+++ Texte extrait

L’enjeu climatique n’est pas si différent des autres questions politiques : il s’agit après tout d’un conflit entre différents groupes sociaux pour définir l’orientation socio-technique générale et peser sur l’avenir en fonction de leur pouvoir, de leurs normes. C’est la raison pour laquelle il ne faut pas isoler la question climatique de la conflictualtié sociale en général, de l’économie politique et de la création d’agendas partisans qui entrent en compétition. Aujourd’hui comme hier, il faut regarder comment sont composés les groupes qui s’opposent, et quel est l’équilibre entre leurs forces respectives.
Mais dès lors que l’impératif climatique intervient dans cette conjoncture, un élément nouveau, ou en tout cas singulier, doit être pris en considération : les générations futures.
David contre Goliath
L’énigme à laquelle on se confronte est très simple, et elle rejoint mon précédent post sur les inégalités : pourquoi le mouvement de lutte contre le réchauffement climatique est-il si faible, alors qu’il incarne une nécessité universelle ? Pourquoi l’intérêt général attire-t-il si peu de combattants, ou au moins, de promoteurs actifs ?

++++++
+++ Liste des données

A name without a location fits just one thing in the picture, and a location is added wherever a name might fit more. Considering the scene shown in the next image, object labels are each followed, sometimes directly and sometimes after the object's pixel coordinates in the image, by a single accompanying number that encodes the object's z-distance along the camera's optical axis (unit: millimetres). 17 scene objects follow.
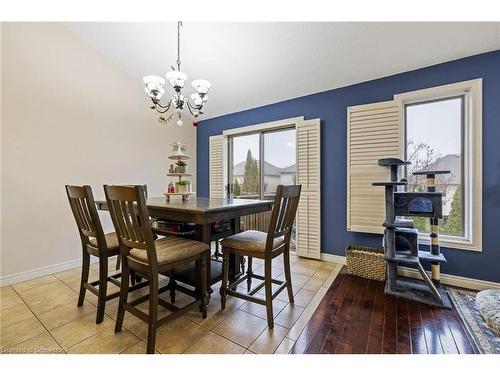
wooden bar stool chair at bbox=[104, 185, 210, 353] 1363
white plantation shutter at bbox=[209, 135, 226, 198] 4141
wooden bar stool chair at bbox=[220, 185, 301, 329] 1647
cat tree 2068
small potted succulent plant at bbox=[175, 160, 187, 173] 2378
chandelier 1996
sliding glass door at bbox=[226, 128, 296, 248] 3576
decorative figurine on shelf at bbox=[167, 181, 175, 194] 2402
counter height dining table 1562
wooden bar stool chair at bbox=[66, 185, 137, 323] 1699
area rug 1462
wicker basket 2477
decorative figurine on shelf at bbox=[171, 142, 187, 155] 2305
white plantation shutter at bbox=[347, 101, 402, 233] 2617
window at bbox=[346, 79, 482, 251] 2240
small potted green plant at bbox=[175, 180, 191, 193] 2369
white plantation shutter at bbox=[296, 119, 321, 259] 3102
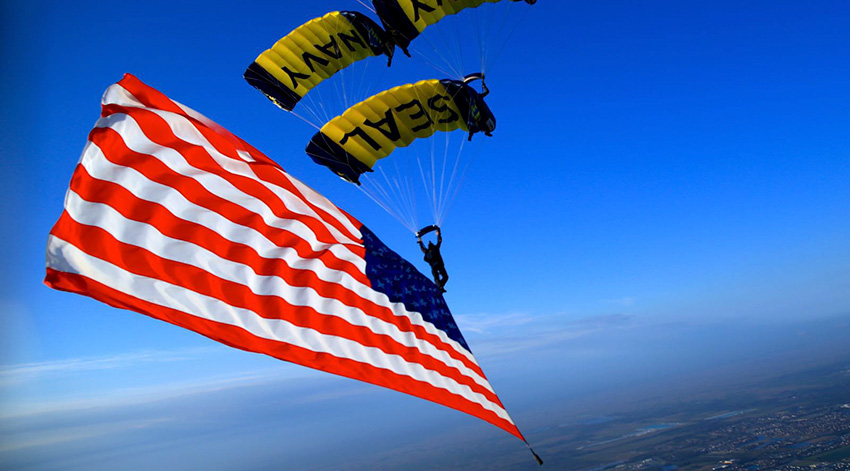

++++++

À faire.
#1 Relevez tous les noms que l'adjectif « climatique » accompagne dans le texte sur l'enjeu climatique.
#2 Extrayez du texte sur l'enjeu climatique le passage commençant par « David contre Goliath » et finissant par « promoteurs actifs ? ».

Réponses attendues.
#1 enjeu, question, impératif, réchauffement

#2
David contre Goliath
L’énigme à laquelle on se confronte est très simple, et elle rejoint mon précédent post sur les inégalités : pourquoi le mouvement de lutte contre le réchauffement climatique est-il si faible, alors qu’il incarne une nécessité universelle ? Pourquoi l’intérêt général attire-t-il si peu de combattants, ou au moins, de promoteurs actifs ?